Sheehey also proposed an amendment to included preventative, prenatal care and emergency dental work in eligible services. He argued that the cost of providing these should be covered when the Affordable Healthcare Act is implemented at the beginning of 2014. Demands on the indigent healthcare fund should drop dramatically as many of the people the county is covering become eligible for Medicaid.

"I think we should not be too drastic in cutting these programs. We want to manage these citizens of our county in a way that is humane and points them to the help they can get," Sheehey said.

Other councilors were concerned that the State may not be prepared to implement those changes immediately and by how broad a term such as "preventative care" could be. They were also reassured by staff's explanation of prenatal care.

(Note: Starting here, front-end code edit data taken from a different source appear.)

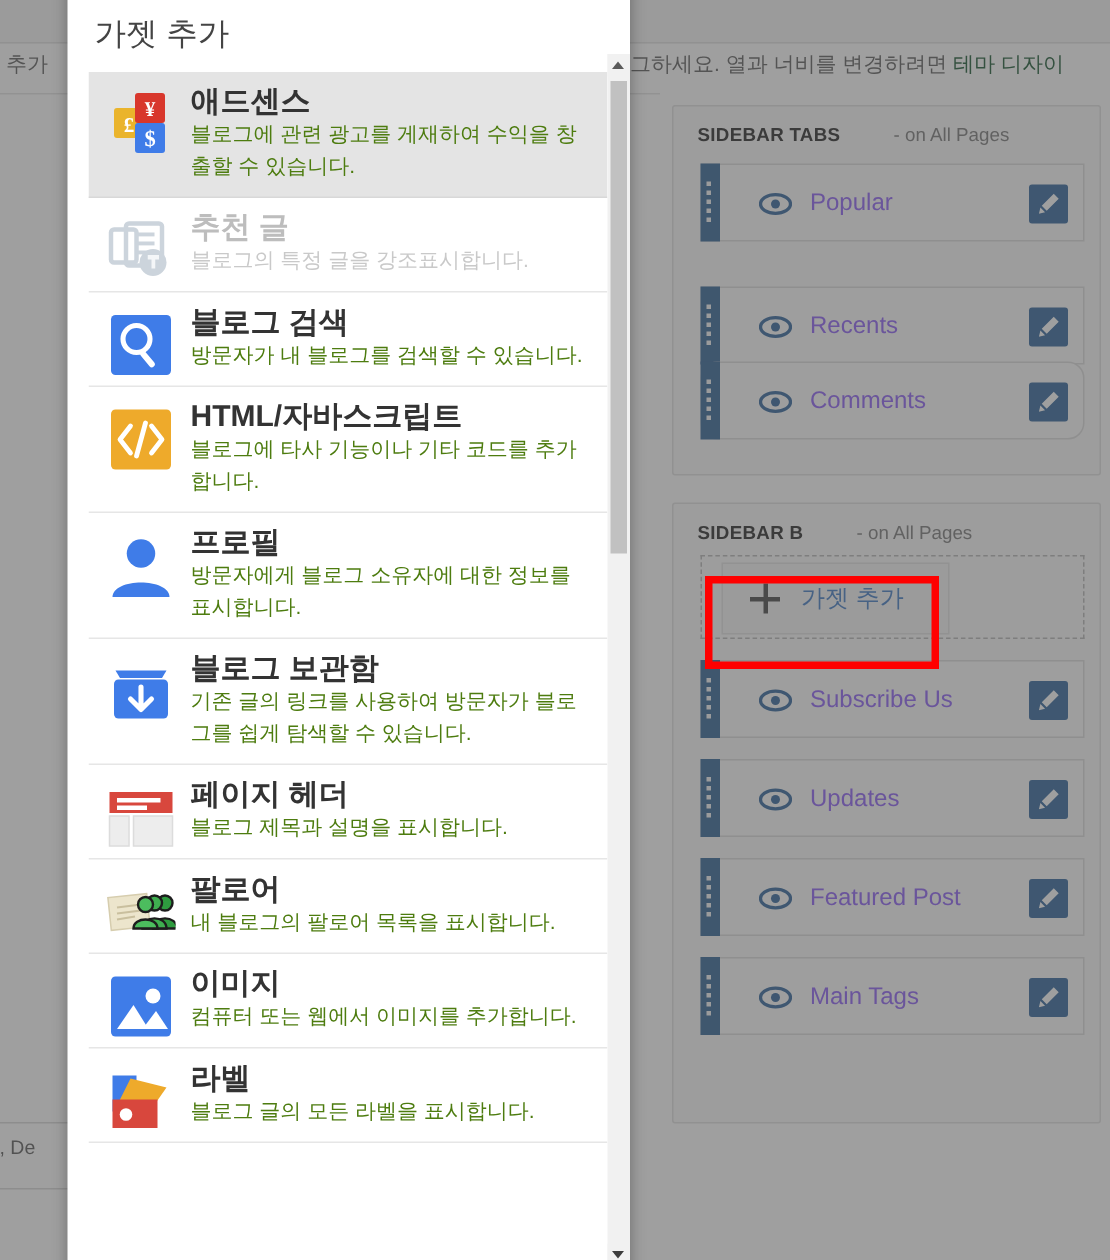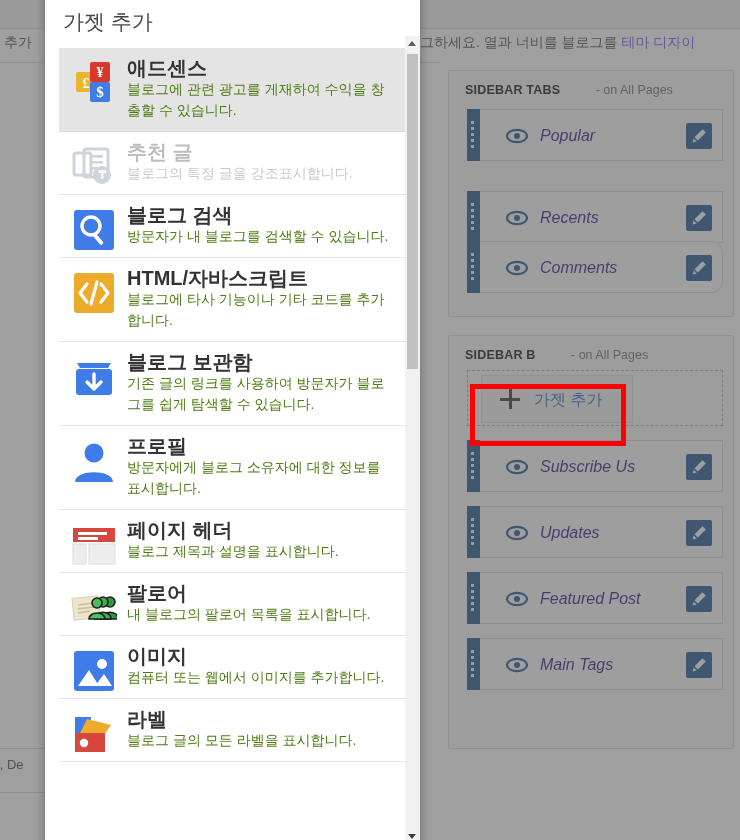"그하세요. 열과 너비를 블로그를" span { text: 블로그를 -> 변경하려면 }
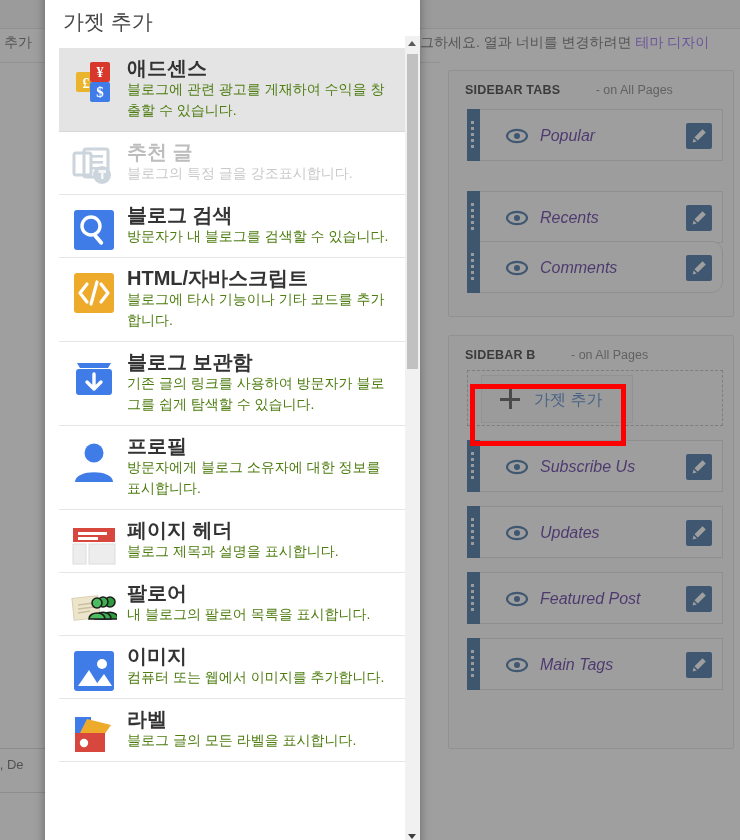"테마 디자이" .bg-hint .link { color: #8b5cf6 -> #14532d }
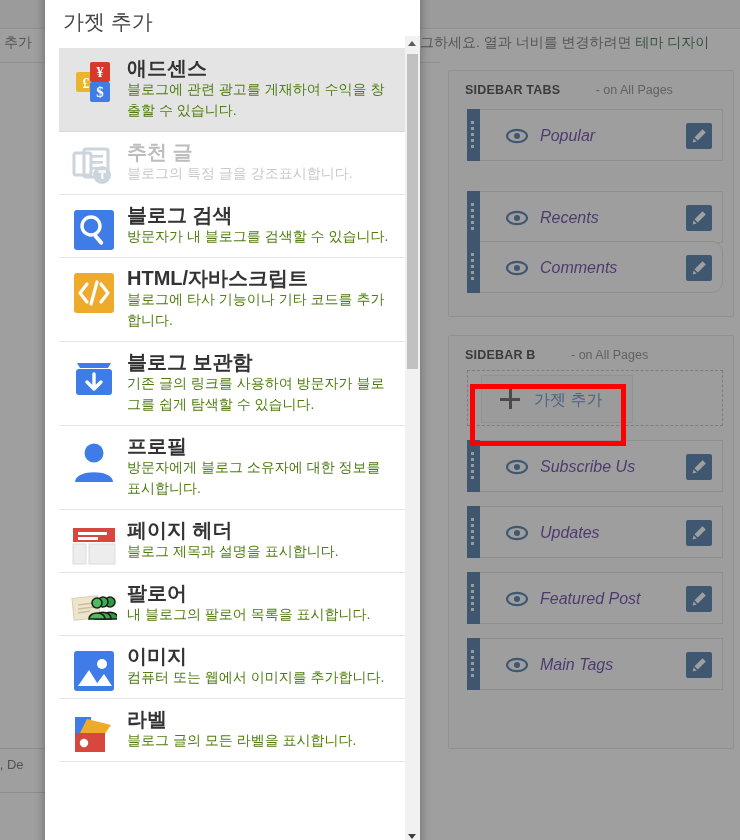"Popular" .widget-label { color: #4c1d95 -> #8b5cf6; font-style: italic -> none }
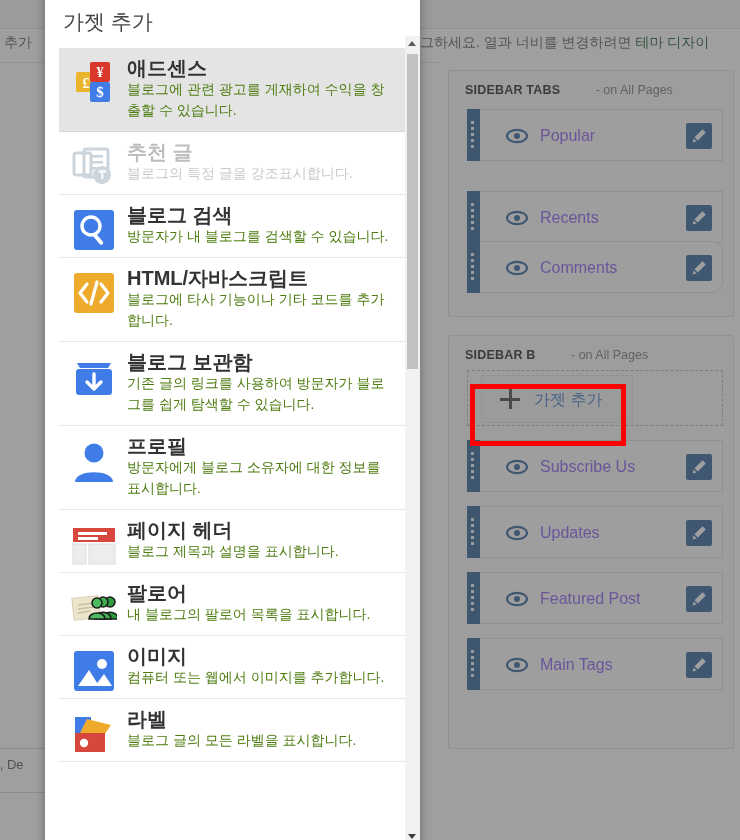"블로그 보관함" div.gadget-item { order: before "프로필" -> after "프로필" }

Council voted 6–1 to approve the staff proposal without amendments, with Sheehey voting against the motion.

Council also adopted  a new meetings calendar which includes one Friday meeting every other month. The dates for the remaining calendar year are May 10, July 26, Sept. 27 and Nov. 22.

Council also approved new minimum standards of reasonable notice which comply with new requirements passed in this year's legislative session.  The policy now requires agendas for all public meetings to be posted 72 hours in advance, with no provision to amend the agenda with 36 hours notice except in emergency situations. The New Mexico Attorney General must now be notified within 10 days of an emergency meeting in order to determine if it was warranted.